Word for word, print out all of the data, omitting every image.

### Raw data
★ ★ ★ ★ ★
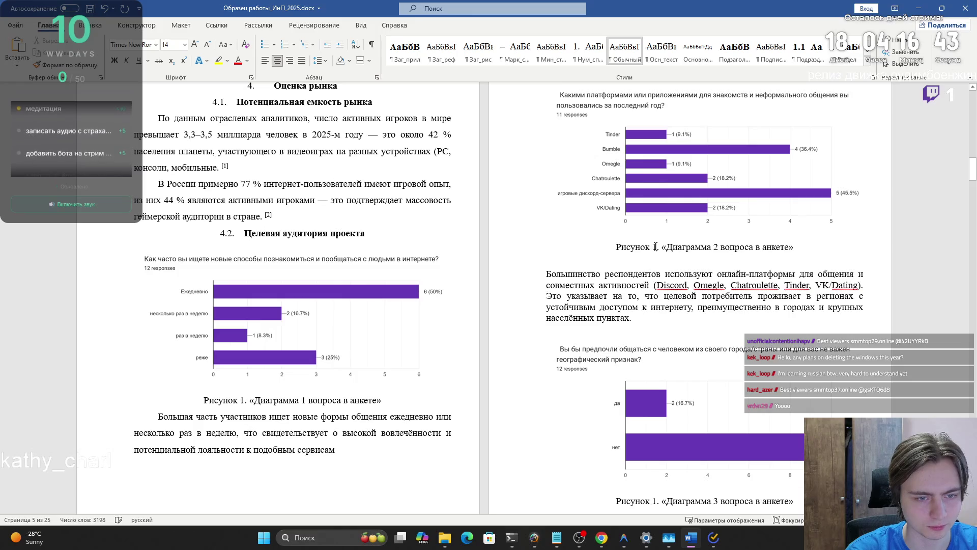
{"action": "key", "text": "BackSpace"}
{"action": "type", "text": "2"}
{"action": "scroll", "coordinate": [661, 326], "scroll_direction": "down", "scroll_amount": 2}
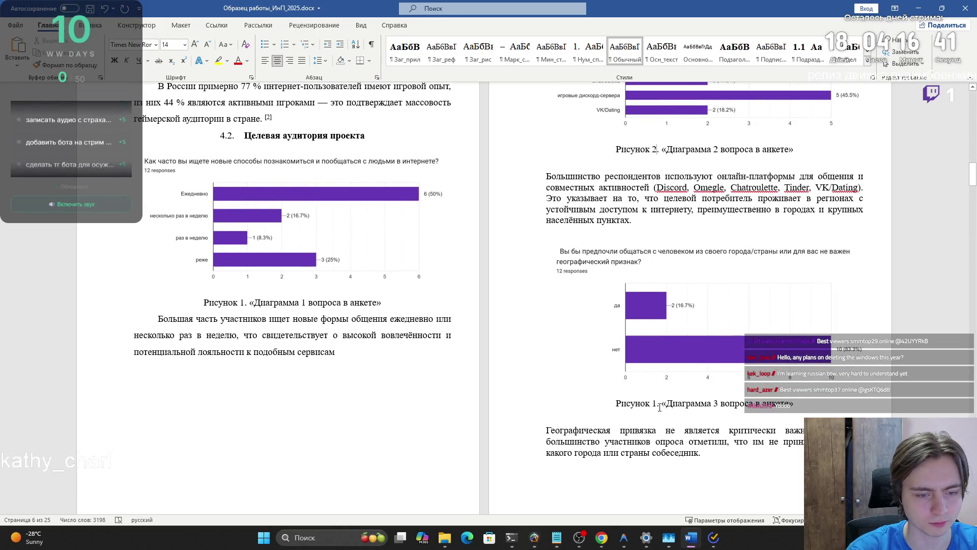
{"action": "scroll", "coordinate": [654, 404], "scroll_direction": "down", "scroll_amount": 10}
★ ★ ★ ★ ★
### Response to this exercise
{"action": "key", "text": "BackSpace"}
{"action": "type", "text": "2"}
{"action": "scroll", "coordinate": [661, 326], "scroll_direction": "down", "scroll_amount": 2}
{"action": "scroll", "coordinate": [654, 404], "scroll_direction": "down", "scroll_amount": 10}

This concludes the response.